Protestant church in Turkey vandalised

Agape Protestant Church in Samsun, Turkey, was severely vandalised and its pastor threatened last weekend.  Samsun is on the Black Sea, in the same region whence originated the extremists who murdered Turkish-Armenian journalist Hrant Dink.  Last July in nearby Trabzon, a Catholic priest was knifed to death.  (See map at bottom of post.)

Assailants on Turkey's Black Sea coast vandalized a Protestant church this weekend, days after nationalists from the region murdered a well-known Armenian journalist.

Attackers shattered the Agape Protestant Church's windows and spray-painted its street sign early Sunday morning (January 28) in the city of Samsun, Pastor Orhan Picaklar told Compass.
. . .
"I was shocked, because, though we've been stoned before, it was never this big of an attack," Picaklar said. "When I arrived at 5 a.m., there were about 20 police on the premises, including Samsun's deputy police chief."

According to Picaklar, approximately 30 heavy rocks had been thrown through church windows, some of them smashing interior windows and denting walls.

During the past two years, the church has received death threats by e-mail every week and has been a regular target of stoning attacks.  The harassment started in November 2004 when the mayor of the municipality stated that he would never allow a church to be built there.

Picaklar received two death threats by e-mail on the day of the attack, one signed by the Turkish Vengeance Brigade.
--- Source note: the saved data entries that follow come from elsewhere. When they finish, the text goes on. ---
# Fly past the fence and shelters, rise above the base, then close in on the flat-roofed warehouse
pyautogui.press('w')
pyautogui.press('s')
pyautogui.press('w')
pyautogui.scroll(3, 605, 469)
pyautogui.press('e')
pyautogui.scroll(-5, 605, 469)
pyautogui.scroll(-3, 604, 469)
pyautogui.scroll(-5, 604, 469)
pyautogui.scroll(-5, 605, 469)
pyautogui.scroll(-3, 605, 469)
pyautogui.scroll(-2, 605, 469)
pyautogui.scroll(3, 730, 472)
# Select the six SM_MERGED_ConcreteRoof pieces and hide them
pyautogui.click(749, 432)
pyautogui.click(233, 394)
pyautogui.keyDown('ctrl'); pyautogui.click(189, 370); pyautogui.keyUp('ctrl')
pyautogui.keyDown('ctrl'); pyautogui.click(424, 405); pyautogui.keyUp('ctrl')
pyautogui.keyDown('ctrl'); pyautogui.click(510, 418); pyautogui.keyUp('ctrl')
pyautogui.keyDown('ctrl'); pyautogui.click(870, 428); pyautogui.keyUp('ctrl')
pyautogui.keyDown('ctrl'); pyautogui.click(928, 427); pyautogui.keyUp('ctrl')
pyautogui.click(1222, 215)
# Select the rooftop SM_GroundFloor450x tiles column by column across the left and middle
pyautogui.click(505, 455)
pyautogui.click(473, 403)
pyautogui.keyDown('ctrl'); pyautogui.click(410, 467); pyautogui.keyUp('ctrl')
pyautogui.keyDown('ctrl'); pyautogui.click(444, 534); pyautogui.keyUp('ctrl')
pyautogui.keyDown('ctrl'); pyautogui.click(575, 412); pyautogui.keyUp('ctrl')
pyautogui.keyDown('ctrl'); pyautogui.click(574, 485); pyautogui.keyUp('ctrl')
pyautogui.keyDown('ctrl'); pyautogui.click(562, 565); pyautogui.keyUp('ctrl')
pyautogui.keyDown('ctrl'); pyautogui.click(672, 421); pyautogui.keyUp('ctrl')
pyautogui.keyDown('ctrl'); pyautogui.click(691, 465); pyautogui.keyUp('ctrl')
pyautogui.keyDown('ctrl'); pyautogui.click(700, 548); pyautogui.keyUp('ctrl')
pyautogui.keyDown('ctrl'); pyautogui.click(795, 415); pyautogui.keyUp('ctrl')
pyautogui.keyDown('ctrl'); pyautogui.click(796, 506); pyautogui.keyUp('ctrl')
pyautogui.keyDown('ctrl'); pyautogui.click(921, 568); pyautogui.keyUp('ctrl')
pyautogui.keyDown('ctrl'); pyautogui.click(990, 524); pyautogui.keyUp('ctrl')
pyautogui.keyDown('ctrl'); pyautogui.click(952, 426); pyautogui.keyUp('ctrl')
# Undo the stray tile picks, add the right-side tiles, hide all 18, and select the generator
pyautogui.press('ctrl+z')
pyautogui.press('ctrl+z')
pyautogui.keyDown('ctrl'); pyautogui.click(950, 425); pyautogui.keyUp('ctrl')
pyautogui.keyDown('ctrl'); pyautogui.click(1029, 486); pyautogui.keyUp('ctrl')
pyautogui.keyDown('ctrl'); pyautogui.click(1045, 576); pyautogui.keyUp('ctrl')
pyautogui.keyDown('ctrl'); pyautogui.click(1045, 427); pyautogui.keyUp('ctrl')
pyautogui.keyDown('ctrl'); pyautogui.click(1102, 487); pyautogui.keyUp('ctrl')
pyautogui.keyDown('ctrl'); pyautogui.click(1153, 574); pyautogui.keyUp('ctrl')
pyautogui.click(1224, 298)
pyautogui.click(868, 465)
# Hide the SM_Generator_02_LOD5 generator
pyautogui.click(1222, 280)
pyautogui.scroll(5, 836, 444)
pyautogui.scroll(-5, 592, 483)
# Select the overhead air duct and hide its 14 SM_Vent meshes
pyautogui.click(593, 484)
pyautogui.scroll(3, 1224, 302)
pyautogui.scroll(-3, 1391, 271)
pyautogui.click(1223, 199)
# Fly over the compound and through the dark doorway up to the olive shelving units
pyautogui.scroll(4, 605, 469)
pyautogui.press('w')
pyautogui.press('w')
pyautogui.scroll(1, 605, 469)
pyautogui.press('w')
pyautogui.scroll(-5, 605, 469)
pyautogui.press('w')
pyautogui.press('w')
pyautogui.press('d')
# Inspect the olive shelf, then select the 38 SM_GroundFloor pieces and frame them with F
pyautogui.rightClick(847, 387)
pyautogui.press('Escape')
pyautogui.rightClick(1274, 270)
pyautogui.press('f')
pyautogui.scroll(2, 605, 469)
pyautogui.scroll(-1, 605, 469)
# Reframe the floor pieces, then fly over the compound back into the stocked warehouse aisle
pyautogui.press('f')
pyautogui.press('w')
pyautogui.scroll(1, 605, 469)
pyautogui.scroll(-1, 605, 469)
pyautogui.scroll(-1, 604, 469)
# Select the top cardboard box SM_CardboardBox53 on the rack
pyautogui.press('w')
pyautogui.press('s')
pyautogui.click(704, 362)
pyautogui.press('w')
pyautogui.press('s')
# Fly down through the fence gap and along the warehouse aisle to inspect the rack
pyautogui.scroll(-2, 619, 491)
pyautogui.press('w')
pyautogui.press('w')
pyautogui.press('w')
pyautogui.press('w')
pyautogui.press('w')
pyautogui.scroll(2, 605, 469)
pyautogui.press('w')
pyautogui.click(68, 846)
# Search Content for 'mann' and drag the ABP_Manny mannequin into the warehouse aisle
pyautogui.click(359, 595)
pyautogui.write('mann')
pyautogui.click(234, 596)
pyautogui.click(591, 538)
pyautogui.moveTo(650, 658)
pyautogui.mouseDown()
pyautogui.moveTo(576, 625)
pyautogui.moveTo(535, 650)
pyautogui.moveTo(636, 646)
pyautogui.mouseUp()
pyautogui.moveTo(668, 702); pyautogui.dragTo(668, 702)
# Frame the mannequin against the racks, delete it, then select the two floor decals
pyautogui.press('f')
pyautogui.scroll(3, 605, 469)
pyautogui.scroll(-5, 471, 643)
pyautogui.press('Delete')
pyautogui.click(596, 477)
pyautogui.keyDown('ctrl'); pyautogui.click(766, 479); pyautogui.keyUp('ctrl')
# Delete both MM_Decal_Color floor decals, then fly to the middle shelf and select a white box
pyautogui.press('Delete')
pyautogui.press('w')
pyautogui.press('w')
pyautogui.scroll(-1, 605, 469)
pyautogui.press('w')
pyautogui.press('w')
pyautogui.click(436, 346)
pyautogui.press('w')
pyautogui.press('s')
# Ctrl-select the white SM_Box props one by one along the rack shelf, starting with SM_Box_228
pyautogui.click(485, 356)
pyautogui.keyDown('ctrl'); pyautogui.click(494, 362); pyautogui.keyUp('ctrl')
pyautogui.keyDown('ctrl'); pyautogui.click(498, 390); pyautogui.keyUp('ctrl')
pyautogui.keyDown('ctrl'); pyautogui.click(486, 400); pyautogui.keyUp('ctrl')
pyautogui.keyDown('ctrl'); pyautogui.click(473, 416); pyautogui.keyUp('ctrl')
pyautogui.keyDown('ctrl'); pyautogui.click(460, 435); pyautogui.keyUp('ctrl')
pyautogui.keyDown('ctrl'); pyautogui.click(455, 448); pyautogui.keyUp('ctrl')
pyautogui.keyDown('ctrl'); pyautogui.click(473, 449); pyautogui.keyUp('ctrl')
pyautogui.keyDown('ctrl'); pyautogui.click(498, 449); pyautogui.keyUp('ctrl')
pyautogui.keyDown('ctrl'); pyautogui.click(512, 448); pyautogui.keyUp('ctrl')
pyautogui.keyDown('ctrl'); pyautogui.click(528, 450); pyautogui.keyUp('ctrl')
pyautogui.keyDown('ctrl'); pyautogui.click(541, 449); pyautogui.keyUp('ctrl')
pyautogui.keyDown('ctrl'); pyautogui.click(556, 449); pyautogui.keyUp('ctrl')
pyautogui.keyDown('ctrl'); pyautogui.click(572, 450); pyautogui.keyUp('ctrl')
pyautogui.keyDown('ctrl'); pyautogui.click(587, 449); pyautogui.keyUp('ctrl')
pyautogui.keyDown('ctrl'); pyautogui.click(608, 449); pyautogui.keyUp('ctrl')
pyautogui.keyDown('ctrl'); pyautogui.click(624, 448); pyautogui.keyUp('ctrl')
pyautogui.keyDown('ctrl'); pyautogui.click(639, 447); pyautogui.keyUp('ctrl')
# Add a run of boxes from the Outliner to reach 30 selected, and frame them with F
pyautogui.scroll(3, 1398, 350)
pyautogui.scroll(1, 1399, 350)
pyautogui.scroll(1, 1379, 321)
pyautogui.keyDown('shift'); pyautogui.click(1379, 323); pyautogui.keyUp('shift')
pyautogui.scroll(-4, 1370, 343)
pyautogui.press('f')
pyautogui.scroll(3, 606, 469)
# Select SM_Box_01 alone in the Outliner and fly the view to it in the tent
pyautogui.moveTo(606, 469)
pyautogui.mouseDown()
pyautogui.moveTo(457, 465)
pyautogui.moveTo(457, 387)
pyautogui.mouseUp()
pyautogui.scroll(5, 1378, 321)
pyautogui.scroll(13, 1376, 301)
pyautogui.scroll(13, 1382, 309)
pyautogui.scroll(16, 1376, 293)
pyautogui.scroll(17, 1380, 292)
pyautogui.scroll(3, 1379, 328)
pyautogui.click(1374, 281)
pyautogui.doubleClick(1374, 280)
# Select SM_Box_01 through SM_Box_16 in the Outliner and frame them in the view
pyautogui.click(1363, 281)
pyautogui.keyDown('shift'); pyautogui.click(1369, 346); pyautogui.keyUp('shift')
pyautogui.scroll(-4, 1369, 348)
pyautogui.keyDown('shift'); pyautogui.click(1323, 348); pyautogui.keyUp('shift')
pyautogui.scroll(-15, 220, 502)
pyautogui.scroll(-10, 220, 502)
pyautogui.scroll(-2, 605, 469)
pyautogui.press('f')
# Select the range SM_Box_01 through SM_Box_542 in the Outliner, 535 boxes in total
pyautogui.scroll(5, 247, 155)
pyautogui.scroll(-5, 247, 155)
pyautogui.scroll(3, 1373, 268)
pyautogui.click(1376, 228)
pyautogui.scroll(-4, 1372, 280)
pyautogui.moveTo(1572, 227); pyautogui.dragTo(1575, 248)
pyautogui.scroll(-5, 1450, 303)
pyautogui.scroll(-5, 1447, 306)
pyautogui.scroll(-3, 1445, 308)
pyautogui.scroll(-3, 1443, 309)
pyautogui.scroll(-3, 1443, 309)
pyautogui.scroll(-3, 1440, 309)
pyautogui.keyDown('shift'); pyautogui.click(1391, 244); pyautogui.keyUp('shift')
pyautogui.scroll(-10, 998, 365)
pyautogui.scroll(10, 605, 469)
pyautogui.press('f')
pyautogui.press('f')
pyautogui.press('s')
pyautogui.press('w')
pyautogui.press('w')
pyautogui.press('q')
"I will kill you Orhan, you have very little time left," read one e-mail, which cursed the congregation as "Christian pigs" who would "burn in Hell."

The congregation moved into the vandalised building only three weeks ago, but the landlord has now decided that Christian worship poses a danger to his property, so he has told them to move on.  The pastor and his flock must find another place to meet for corporate worship.